Auditor-General’s 2015 Report: How disrepair in Ontario’s public schools is assessed

We’ve copied and pasted the following section on how disrepair in Ontario’s public schools is assessed from page 13 of Chapter 3 of the  2015 Auditor-General’s report, since there is a lot of interesting information for people concerned with the state of disrepair in Ontario’s public schools:

“In 2011, to quantify the current backlog of renewal needs for all Ontario schools, the Ministry of Education hired a company specializing in asset management to conduct condition assessments on all schools five years and older. The assessments are being done over a five year period covering about 20% of the schools per year. The assessors visit each school and conduct a non-invasive inspection of all major building components and systems (for example, basement, foundation, and HVAC systems).

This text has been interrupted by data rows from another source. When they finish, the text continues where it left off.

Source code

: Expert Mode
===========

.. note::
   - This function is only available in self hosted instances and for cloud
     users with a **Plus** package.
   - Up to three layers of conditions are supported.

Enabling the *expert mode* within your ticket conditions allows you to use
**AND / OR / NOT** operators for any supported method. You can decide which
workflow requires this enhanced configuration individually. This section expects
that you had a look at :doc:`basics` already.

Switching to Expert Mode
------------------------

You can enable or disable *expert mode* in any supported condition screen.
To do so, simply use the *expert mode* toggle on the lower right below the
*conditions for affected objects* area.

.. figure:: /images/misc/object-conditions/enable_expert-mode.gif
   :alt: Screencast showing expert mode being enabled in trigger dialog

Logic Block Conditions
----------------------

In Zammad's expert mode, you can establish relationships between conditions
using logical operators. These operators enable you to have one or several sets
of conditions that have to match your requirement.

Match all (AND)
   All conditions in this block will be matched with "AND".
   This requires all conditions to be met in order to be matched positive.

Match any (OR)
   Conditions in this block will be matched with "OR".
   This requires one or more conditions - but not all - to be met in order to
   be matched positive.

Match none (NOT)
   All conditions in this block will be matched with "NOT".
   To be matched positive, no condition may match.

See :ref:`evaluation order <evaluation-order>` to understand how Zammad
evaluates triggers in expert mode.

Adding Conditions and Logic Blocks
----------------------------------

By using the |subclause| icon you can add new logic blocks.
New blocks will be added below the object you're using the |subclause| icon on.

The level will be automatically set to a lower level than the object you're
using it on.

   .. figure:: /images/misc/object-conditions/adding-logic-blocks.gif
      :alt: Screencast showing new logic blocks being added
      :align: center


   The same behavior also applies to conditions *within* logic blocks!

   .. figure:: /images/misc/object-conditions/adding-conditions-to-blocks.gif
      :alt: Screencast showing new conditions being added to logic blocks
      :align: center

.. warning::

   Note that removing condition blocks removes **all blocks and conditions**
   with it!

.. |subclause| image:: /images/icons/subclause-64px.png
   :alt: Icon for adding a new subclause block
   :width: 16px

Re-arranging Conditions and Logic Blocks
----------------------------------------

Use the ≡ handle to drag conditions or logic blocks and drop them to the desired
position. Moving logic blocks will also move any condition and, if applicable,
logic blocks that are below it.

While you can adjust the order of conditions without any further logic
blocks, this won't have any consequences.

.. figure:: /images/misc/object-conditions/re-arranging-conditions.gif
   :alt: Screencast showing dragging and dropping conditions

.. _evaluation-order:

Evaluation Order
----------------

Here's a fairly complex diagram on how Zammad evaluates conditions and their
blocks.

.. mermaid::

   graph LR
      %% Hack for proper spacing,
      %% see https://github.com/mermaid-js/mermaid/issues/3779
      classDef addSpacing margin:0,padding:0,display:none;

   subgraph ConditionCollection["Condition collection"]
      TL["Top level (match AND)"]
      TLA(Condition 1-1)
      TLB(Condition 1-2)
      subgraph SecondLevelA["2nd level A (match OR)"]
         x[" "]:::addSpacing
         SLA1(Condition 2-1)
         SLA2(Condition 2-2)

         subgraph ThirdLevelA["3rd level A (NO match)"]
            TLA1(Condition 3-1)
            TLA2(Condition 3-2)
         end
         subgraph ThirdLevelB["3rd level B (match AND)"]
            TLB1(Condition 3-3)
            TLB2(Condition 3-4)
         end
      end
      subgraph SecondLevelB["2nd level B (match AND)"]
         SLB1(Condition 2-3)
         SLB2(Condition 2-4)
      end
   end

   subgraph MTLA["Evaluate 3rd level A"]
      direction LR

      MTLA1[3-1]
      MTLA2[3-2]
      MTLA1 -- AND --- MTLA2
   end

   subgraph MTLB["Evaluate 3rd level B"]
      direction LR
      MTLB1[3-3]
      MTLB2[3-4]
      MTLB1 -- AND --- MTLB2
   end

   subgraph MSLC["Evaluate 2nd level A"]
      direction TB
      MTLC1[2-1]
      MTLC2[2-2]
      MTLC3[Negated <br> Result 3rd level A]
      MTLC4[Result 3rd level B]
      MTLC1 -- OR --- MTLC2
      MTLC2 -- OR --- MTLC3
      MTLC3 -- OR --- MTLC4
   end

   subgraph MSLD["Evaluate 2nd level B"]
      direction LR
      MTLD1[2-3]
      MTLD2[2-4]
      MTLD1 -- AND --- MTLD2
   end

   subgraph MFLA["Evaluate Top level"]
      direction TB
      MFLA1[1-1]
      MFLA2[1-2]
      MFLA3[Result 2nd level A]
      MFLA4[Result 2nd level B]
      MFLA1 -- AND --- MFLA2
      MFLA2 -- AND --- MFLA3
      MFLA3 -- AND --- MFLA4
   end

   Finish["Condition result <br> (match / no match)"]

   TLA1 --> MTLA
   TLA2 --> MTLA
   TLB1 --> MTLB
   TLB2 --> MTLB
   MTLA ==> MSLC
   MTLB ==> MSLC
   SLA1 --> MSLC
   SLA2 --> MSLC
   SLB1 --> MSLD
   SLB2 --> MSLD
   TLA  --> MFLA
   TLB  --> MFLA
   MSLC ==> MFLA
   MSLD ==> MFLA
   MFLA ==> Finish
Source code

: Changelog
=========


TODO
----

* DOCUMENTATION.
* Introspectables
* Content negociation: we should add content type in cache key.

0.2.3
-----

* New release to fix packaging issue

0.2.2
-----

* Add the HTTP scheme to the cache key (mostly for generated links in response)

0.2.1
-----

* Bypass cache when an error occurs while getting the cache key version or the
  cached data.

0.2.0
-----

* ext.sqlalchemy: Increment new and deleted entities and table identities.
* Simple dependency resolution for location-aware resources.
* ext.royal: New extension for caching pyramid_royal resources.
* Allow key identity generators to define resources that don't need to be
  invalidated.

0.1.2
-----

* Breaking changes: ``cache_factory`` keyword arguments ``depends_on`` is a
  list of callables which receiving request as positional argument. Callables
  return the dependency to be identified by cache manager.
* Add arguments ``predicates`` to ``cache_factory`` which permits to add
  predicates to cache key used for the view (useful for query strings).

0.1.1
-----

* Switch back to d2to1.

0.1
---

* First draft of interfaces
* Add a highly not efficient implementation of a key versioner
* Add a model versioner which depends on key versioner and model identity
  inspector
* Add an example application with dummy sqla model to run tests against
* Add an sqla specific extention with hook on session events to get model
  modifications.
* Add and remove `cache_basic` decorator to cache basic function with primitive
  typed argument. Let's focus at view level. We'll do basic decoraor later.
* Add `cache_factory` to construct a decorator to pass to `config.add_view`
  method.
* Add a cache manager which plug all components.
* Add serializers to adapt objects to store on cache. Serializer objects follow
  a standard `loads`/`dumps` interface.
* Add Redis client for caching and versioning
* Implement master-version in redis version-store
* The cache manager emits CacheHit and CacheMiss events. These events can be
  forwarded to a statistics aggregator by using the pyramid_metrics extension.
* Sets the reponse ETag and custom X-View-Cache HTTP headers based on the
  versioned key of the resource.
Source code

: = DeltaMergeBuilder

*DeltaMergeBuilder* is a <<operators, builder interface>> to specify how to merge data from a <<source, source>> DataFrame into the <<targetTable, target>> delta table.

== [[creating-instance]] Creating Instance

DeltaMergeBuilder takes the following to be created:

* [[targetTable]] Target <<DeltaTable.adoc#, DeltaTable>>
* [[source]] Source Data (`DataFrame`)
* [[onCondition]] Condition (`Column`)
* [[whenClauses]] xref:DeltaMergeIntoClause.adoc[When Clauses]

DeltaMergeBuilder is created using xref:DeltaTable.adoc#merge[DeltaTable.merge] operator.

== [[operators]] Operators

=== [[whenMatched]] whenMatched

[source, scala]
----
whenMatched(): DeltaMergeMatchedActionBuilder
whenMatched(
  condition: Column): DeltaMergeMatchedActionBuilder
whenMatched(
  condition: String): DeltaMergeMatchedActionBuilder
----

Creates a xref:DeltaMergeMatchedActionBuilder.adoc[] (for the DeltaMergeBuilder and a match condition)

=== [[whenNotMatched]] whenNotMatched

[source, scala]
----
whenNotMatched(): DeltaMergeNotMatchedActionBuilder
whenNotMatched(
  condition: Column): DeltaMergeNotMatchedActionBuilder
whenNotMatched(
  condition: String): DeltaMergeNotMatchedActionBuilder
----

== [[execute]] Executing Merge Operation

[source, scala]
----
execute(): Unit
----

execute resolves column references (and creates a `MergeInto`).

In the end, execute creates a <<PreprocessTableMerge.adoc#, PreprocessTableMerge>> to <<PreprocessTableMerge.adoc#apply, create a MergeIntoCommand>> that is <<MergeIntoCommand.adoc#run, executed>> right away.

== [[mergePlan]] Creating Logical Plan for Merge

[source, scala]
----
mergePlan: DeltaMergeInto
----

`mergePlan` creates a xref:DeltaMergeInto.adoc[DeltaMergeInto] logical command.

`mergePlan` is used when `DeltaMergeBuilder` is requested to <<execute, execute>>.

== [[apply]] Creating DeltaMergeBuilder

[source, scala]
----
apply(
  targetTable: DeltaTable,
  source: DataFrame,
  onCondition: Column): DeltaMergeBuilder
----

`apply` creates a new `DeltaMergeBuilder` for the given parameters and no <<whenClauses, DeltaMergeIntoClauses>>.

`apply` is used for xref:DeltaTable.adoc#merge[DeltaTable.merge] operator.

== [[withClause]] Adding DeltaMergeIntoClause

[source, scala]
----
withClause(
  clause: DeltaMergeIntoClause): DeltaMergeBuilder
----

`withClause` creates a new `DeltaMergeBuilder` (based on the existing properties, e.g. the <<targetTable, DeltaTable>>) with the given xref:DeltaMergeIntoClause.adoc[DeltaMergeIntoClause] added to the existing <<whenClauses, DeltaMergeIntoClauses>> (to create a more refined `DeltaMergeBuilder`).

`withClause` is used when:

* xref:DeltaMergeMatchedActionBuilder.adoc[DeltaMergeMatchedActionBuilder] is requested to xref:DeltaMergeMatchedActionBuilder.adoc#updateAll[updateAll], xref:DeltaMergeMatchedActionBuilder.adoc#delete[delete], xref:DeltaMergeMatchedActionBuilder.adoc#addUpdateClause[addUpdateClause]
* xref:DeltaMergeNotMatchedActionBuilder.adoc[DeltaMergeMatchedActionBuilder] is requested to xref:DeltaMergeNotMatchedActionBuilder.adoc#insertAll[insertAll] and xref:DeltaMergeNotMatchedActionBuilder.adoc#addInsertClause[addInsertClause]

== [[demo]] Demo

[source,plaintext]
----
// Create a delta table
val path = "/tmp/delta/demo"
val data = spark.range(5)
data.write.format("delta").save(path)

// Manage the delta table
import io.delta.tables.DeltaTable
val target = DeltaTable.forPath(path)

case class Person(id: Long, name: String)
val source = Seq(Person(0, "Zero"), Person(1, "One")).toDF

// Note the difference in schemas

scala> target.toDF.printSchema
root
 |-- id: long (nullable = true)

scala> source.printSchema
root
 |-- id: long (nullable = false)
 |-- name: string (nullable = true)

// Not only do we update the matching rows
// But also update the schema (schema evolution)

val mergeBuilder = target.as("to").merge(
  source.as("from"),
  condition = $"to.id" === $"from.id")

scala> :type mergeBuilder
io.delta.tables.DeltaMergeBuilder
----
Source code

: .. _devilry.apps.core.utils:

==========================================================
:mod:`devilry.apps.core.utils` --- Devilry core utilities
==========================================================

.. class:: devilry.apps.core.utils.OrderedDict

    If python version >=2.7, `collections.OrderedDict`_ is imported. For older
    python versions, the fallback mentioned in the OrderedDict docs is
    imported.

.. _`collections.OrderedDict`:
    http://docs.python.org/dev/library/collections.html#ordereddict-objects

School portables, third-party leased facilities, equipment and furnishings, maintenance shops and additional administrative buildings are not assessed as part of this exercise. Currently, with 80% of the schools assessed, the Ministry is reporting a total renewal need of $14 billion, $1.7 billion deemed as critical and urgent (i.e., renewal work that should not be postponed due to risk of imminent failure).

An investment of about $1.4 billion per year based on an industry average of 2.5% of the $55 billion replacement value is estimated to be required to maintain the schools in a state of good repair. But actual annual funding in the last five years had been $150 million a year, increasing to $250 million in 2014/15 and $500 million in 2015/16.

The Ministry allocates this funding to school boards based on a percentage calculated by dividing the school boards’ individual needs by the total renewal need of $14 billion. Distributing the funding in proportion to individual school boards’ critical needs should be considered to at least ensure that the critical needs are met.

The assessments made during the first year of the condition assessment exercise are now five years old. Therefore, any further deterioration or repairs that might have been undertaken on those schools over this period have not been captured.”